Work to be completed: Look through the entries for the string "VESZÉLYEI" and copy every line where it shows up.
START Dataset entries
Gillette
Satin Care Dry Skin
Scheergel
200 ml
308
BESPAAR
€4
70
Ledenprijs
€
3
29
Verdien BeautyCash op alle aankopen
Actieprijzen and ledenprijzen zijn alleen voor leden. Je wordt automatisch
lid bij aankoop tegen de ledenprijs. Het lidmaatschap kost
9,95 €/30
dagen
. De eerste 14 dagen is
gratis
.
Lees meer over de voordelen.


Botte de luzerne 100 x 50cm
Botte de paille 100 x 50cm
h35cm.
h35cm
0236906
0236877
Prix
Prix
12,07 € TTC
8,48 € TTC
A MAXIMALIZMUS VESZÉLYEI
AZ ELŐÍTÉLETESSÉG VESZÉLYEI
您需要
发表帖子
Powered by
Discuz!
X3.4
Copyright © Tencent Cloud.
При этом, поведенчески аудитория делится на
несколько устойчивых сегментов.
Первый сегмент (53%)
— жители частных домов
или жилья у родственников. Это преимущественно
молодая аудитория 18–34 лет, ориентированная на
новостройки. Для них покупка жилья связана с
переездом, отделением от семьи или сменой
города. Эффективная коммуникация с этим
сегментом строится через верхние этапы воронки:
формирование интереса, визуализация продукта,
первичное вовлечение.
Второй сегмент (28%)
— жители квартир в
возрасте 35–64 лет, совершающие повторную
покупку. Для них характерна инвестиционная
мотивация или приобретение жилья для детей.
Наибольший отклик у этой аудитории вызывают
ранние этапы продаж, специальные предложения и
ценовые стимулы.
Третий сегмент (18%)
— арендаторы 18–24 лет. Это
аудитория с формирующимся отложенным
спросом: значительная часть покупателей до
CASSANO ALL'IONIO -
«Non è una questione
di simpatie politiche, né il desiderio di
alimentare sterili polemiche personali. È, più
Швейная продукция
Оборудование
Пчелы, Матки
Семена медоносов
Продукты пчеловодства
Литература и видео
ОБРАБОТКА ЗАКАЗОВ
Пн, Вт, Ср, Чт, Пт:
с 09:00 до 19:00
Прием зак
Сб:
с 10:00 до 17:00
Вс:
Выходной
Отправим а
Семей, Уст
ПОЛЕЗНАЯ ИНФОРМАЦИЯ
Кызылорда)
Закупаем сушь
END Dataset entries
Result of this task:
A MAXIMALIZMUS VESZÉLYEI
AZ ELŐÍTÉLETESSÉG VESZÉLYEI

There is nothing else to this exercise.